» **Brief**: Extract the lines of every row below, keeping each line identical and in the same order, but leave out the pictures.

[Supplied records start]

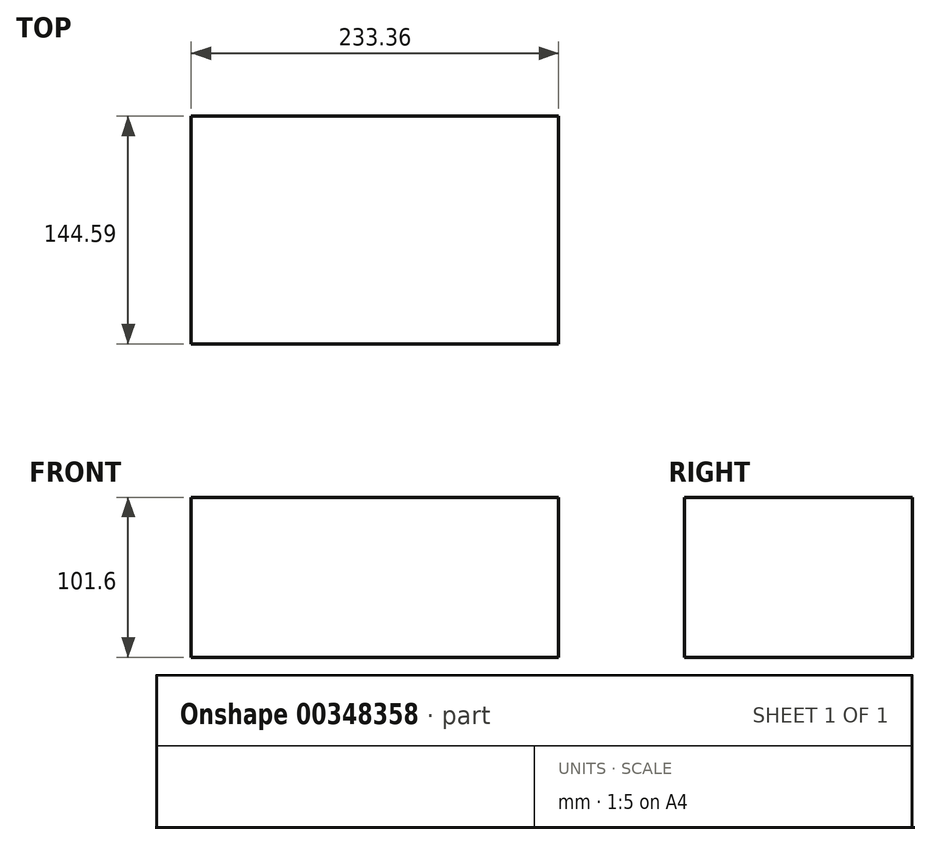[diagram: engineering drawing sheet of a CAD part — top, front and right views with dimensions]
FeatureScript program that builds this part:
annotation { "Feature Type Name" : "Feature", "Feature Type Description" : "" }
export const myFeature = defineFeature(function(context is Context, id is Id, definition is map)
    precondition{}
    {
        {
            var Q0;
            Q0=qCreatedBy(makeId("Top.planeOp"),FACE);
            var sketch = newSketch(context, id + "F0", { "sketchPlane" : qUnion([Q0])});
            skLineSegment(sketch, "E0.bottom", {"start": v(-118.03, -31.18) * mm, "end": v(115.33, -31.18) * mm});
            skLineSegment(sketch, "E0.top", {"start": v(-118.03, 113.41) * mm, "end": v(115.33, 113.41) * mm});
            skLineSegment(sketch, "E0.left", {"start": v(-118.03, -31.18) * mm, "end": v(-118.03, 113.41) * mm});
            skLineSegment(sketch, "E0.right", {"start": v(115.33, -31.18) * mm, "end": v(115.33, 113.41) * mm});
            skSolve(sketch);
        }
        {
            var Q0;
            Q0=makeQuery(id+"F0.imprint","IMPRINT",FACE,{"disambiguationData":[TD([[makeQuery(id+"F0.imprint","IMPRINT",EDGE,{"derivedFrom":sQuery(id+"F0.wireOp",EDGE,"E0.bottom")}),1.0]])]});
            extrude(context, id + "F1", {"entities" : qUnion([Q0]), "depth" : 101.6 * mm});
        }
    });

[Supplied records end]

» **The result**:
[diagram: engineering drawing sheet of a CAD part — top, front and right views with dimensions]
FeatureScript program that builds this part:
annotation { "Feature Type Name" : "Feature", "Feature Type Description" : "" }
export const myFeature = defineFeature(function(context is Context, id is Id, definition is map)
    precondition{}
    {
        {
            var Q0;
            Q0=qCreatedBy(makeId("Top.planeOp"),FACE);
            var sketch = newSketch(context, id + "F0", { "sketchPlane" : qUnion([Q0])});
            skLineSegment(sketch, "E0.bottom", {"start": v(-118.03, -31.18) * mm, "end": v(115.33, -31.18) * mm});
            skLineSegment(sketch, "E0.top", {"start": v(-118.03, 113.41) * mm, "end": v(115.33, 113.41) * mm});
            skLineSegment(sketch, "E0.left", {"start": v(-118.03, -31.18) * mm, "end": v(-118.03, 113.41) * mm});
            skLineSegment(sketch, "E0.right", {"start": v(115.33, -31.18) * mm, "end": v(115.33, 113.41) * mm});
            skSolve(sketch);
        }
        {
            var Q0;
            Q0=makeQuery(id+"F0.imprint","IMPRINT",FACE,{"disambiguationData":[TD([[makeQuery(id+"F0.imprint","IMPRINT",EDGE,{"derivedFrom":sQuery(id+"F0.wireOp",EDGE,"E0.bottom")}),1.0]])]});
            extrude(context, id + "F1", {"entities" : qUnion([Q0]), "depth" : 101.6 * mm});
        }
    });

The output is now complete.